Researchers Pioneer Process to Stack Micro-LEDs Researchers Pioneer Process to Stack Micro-LEDs

Researchers from the Georgia Institute of Technology, in collaboration with researchers from the Massachusetts Institute of Technology (MIT), have developed a new process based on 2D materials to create LED displays with smaller and thinner pixels. Enabled by two-dimensional, materials-based layer transfer technology, the innovation promises a future of clearer and more realistic LED displays.

The team published a paper in the journal Nature titled, “Vertical full-colour micro-LEDs via 2D materials-based layer transfer.” Co-authors also include researchers from Sejong University in Korea, and from additional institutions in the U.S. and South Korea.

Instead of using prevailing processes based on laying red, green, and blue (RGB) LEDs side by side, which limits pixel density, the team vertically stacked freestanding, ultrathin RGB LED membranes, achieving an array density of 5,100 pixels per inch — the smallest pixel size reported to date (4 microns) and the smallest-ever stack height — all while delivering a full commercial range of colors.

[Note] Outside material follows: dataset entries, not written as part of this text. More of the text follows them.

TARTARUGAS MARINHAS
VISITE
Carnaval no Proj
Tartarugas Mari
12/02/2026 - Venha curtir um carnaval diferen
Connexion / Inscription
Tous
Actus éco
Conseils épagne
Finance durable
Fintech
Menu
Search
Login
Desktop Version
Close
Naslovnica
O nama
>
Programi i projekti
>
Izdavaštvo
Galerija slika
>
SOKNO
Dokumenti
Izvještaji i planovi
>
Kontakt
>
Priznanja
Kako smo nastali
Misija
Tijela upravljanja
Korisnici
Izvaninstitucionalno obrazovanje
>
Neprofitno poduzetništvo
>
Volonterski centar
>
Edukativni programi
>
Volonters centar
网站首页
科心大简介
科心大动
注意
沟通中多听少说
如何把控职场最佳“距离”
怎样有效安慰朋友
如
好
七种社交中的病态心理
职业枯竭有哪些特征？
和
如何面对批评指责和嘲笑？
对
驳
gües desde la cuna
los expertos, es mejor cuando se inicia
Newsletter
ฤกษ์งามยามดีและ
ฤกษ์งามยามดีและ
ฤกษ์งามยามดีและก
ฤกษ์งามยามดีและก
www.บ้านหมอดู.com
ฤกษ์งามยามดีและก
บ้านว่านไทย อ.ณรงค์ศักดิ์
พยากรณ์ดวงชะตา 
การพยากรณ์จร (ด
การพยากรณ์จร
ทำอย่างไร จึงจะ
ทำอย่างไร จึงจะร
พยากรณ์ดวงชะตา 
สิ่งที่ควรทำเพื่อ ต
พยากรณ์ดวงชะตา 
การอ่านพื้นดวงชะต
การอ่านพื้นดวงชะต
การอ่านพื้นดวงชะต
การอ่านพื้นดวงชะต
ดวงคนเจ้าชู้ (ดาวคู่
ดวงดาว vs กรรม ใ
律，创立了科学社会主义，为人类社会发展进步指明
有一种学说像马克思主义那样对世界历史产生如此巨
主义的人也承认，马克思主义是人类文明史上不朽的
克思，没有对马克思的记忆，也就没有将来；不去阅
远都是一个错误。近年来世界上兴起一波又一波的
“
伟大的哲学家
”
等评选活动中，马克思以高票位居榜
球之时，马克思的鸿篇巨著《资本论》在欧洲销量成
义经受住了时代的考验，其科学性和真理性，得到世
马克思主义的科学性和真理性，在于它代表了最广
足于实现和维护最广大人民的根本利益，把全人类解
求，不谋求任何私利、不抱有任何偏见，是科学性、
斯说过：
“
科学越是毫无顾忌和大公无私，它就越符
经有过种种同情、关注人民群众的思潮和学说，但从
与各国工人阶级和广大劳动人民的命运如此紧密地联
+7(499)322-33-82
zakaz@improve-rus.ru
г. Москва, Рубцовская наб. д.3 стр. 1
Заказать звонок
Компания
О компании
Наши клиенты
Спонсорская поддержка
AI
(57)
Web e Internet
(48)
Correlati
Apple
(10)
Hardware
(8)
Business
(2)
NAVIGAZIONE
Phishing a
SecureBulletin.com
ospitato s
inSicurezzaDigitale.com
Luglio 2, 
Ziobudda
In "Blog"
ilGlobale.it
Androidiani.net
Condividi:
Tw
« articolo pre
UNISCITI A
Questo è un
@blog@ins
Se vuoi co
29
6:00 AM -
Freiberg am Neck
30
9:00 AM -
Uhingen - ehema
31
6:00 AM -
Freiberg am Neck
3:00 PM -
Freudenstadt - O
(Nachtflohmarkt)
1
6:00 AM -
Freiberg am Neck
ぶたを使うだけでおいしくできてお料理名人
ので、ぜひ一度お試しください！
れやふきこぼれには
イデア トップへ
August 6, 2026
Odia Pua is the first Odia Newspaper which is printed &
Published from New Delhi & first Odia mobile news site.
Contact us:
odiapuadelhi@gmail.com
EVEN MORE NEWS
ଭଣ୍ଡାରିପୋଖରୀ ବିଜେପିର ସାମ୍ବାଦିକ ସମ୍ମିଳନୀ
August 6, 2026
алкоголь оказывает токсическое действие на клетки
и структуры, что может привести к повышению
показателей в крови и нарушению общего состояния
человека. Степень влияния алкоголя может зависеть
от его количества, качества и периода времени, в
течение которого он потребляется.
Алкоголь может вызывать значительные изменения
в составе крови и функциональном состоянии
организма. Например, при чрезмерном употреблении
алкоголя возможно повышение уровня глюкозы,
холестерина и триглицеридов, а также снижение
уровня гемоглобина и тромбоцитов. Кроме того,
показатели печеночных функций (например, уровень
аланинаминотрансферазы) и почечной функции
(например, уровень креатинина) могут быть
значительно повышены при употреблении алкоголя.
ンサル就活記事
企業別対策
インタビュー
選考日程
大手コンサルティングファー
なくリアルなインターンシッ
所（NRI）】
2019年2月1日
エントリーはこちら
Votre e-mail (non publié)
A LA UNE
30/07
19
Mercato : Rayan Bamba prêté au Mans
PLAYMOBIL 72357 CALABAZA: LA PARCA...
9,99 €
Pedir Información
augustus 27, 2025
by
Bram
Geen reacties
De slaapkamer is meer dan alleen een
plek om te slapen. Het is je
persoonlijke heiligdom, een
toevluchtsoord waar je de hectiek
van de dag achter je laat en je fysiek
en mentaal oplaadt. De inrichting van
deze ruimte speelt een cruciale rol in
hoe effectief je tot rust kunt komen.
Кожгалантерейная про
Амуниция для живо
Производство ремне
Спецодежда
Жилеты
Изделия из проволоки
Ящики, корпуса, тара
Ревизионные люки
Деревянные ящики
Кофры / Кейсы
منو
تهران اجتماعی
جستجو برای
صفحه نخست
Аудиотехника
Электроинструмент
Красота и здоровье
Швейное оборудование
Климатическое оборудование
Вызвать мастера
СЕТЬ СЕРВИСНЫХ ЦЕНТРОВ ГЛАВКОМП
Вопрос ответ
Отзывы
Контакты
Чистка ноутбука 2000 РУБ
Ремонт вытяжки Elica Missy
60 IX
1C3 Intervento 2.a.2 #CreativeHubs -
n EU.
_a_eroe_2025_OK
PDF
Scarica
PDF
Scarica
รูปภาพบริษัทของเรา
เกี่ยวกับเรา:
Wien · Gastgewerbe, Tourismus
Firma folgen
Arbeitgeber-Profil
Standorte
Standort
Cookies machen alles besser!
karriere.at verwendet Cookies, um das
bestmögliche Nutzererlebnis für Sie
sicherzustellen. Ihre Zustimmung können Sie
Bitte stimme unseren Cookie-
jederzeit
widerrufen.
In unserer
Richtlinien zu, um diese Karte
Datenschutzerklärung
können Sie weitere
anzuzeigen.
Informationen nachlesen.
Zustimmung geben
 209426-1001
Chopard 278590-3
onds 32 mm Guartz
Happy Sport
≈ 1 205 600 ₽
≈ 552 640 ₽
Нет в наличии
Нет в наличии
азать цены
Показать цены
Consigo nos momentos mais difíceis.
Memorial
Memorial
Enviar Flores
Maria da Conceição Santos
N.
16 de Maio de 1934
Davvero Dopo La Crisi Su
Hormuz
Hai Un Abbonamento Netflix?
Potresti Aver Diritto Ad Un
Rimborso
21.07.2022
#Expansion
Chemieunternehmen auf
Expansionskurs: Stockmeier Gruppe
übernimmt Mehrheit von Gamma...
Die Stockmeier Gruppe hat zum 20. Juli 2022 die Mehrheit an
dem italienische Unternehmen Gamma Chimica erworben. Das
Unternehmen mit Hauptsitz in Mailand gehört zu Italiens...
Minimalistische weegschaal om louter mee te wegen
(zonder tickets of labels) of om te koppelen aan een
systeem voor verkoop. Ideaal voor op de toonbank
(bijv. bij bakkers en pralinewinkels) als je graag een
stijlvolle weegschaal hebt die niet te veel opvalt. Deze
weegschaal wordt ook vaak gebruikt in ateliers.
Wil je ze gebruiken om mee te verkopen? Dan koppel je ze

This ultra-small vertical stack was achieved via the technology of van der Waals epitaxy on 2D boron nitride developed at the Georgia Tech-Europe lab and the technology of remote epitaxy on graphene developed at MIT.

The study showed that the world’s thinnest and smallest pixeled displays can be enabled by an active layer separation technology using 2D materials such as graphene and boron to enable high array density micro-LEDs resulting in full-color realization of micro-LED displays.